Dans votre riante chapelle des Ursulines, j'aimais surtout la chapelle des Saints, où je priais mieux qu'ailleurs. Pendant mon séjour au pensionnat, tous les jours j'allais y faire brûler un cierge, pour que la sainte Vierge me ramenât mon père sain et sauf, et maintenant, je voudrais que là, aux pieds de Notre-Dame du Grand-Pouvoir, une lampe brûlât nuit et jour pour qu'elle me conduise à lui.

Je suis charmée que vous soyez sacristine. Vous faites si merveilleusement les bouquets. Quels beaux paniers de fleurs je vous enverrais, si vous n'étiez si loin.

Ma chère Mina, soyez bénie pour le tendre souvenir que vous donnez à mon père. Puisque votre office vous permet d'aller dans l'église, je vous en prie, ne passez un jour sans vous agenouiller, sur le pavé qui le couvre. Cette fosse si étroite, si froide, si obscure, je l'ai toujours devant les yeux. Vous dites que dans le ciel il est plus près de moi qu'autrefois.

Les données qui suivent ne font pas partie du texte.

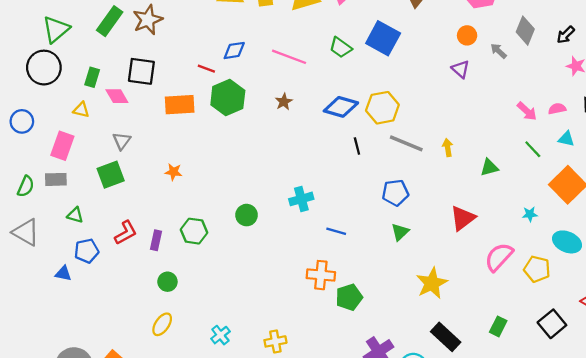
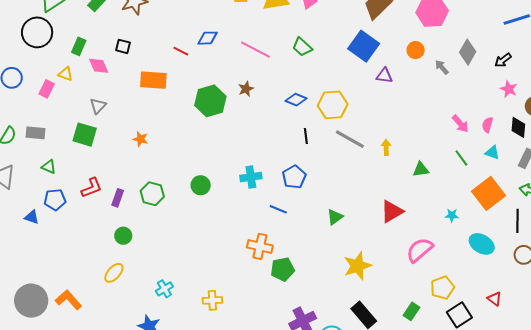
blue square: (383, 38) -> (364, 46), moved
purple triangle: (461, 69) -> (384, 76), moved, turned -42
black square: (141, 71) -> (123, 46), size x0.6
green hexagon: (228, 98) -> (210, 101), moved
blue diamond: (341, 107) -> (296, 100), size x0.7
pink semicircle: (557, 109) -> (487, 125), turned -70
pink rectangle: (62, 146) -> (47, 89), moved, size x0.7
green square: (111, 175) -> (85, 135), turned 30
blue pentagon: (395, 193) -> (294, 177), moved, turned -30
yellow pentagon: (537, 269) -> (442, 288), moved, turned 30

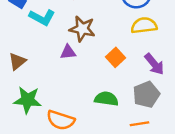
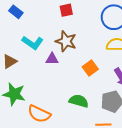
cyan L-shape: (42, 17) -> (33, 43), moved

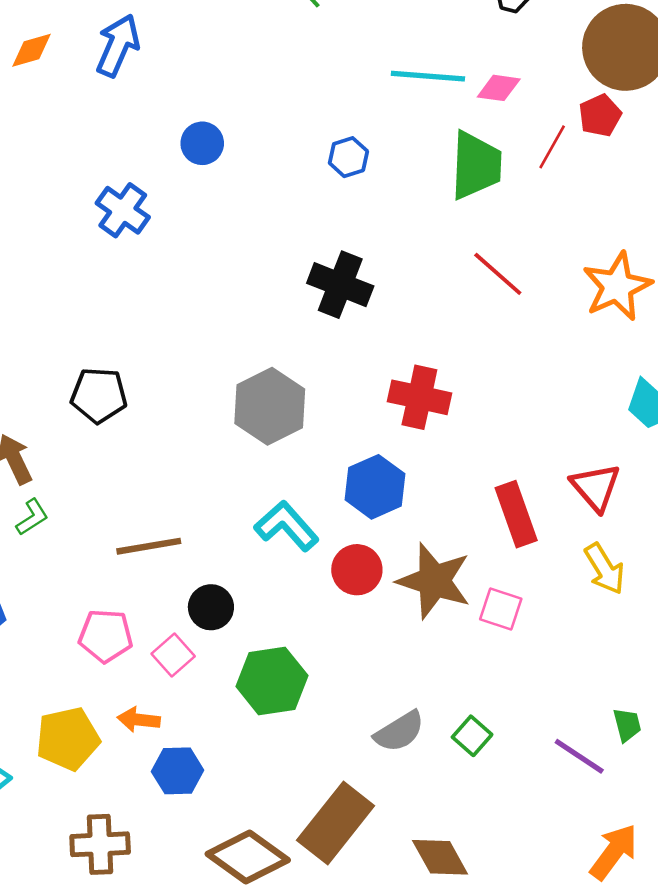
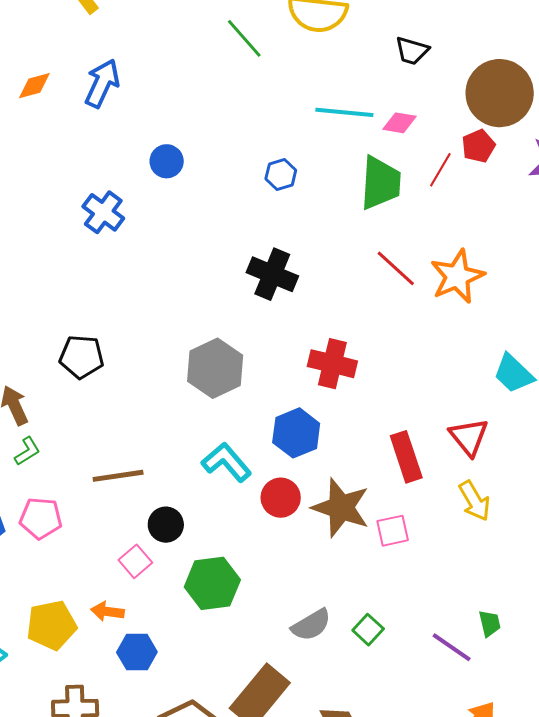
orange star: (617, 286) -> (457, 276), moved
pink square: (501, 609) -> (393, 531), turned -32
pink pentagon: (106, 636) -> (41, 518), moved

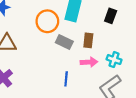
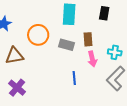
orange circle: (47, 21) -> (38, 35), moved
pink arrow: (89, 62) -> (92, 59), turned 91

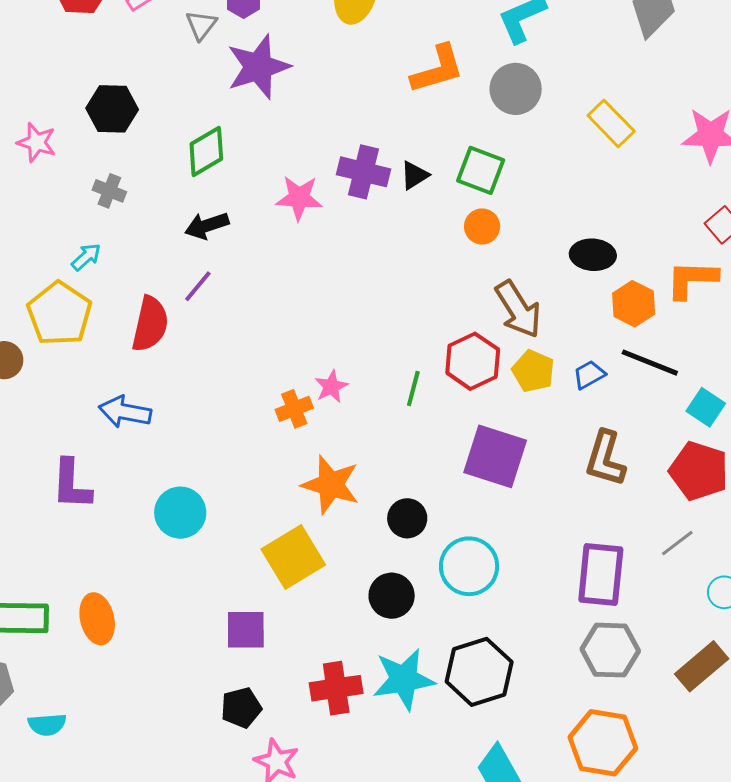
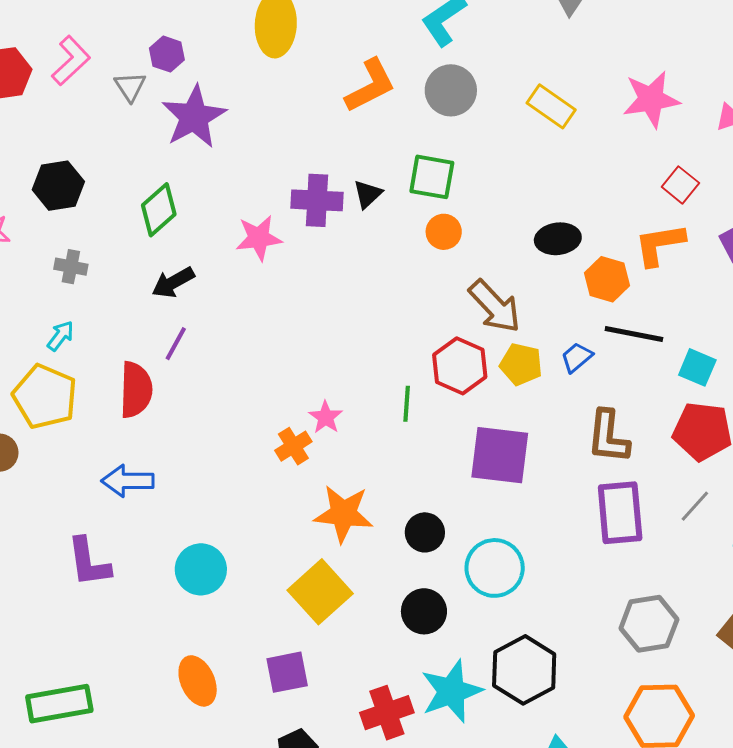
purple rectangle: (601, 574) -> (620, 513), moved
orange ellipse: (97, 619) -> (198, 681), moved

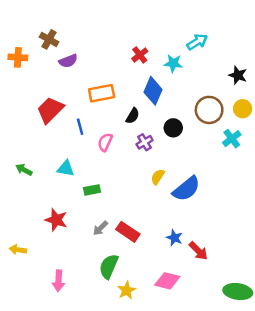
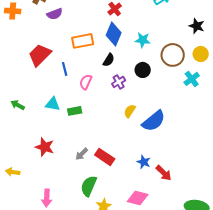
cyan star: (173, 63) -> (143, 40), moved
blue diamond: (153, 91) -> (114, 34), moved
green rectangle: (92, 190) -> (75, 111), moved

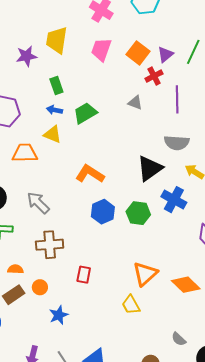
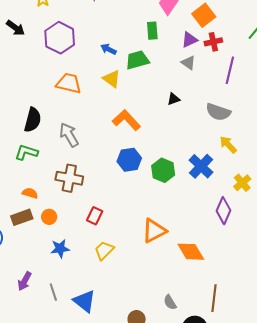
purple triangle: (165, 54) -> (189, 40), moved
green rectangle: (56, 86) -> (152, 31), moved
yellow triangle: (53, 134) -> (112, 79), moved
black triangle: (150, 168) -> (174, 99), moved, size x0.5
yellow trapezoid: (131, 305) -> (104, 250), moved, turned 60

Mina, le ciel est bien haut, bien loin, et je suis une pauvre créature. Vous ne pouvez comprendre à quel point il me manque, et le besoin, l'irrésistible besoin de me sentir serrée contre son coeur.

Le temps ne peut rien pour moi. Comme disait Eugénie de Guérin, les grandes douleurs vont en creusant comme la mer. Et le savait-elle comme moi! Elle ne pouvait aimer son frère comme j'aimais mon père. Elle ne tenait pas tout de lui. Puis rien ne m'avait préparée à mon malheur. Il avait toute la vigueur, toute l'élasticité, tout le charme de la jeunesse. Sa vie était si active, si calme, si saine, et sa santé si parfaite. Sans ce fatal accident! C'est peut-être une perfidie de la douleur, mais j'en reviens toujours là.

Mon amie, vous savez que je ne me plains pas volontiers, mais votre amitié est si fidèle, votre sympathie si tendre, qu'avec vous mon coeur s'ouvre malgré moi. Ma santé s'améliore. Qui sait combien de temps je vivrai. Implorez pour moi la paix, ce bien suprême des coeurs morts.

Angéline.

1er juillet.

«Pourquoi dans mon esprit revenez-vous sans cesse
Ô jours de mon enfance et de mon allégresse?
Qui donc toujours vous rouvre en nos coeurs presque éteints,
Ô lumineuse fleur des souvenirs lointains?»

Parmi les papiers de mon père, j'ai trouvé plusieurs de mes cahiers d'études qu'il avait conservés; et comme cela m'a reportée à ces jours bénis où je travaillais sous ses yeux, entourée, pénétrée par sa chaude tendresse. Quels soins ne prenait-il pas pour me rendre l'étude agréable. Il voulait que je grandisse heureuse, joyeuse, dans la liberté de la campagne, parmi la verdure et les fleurs, et pour cela il ne recula pas devant le sacrifice de ses goûts et de ses habitudes.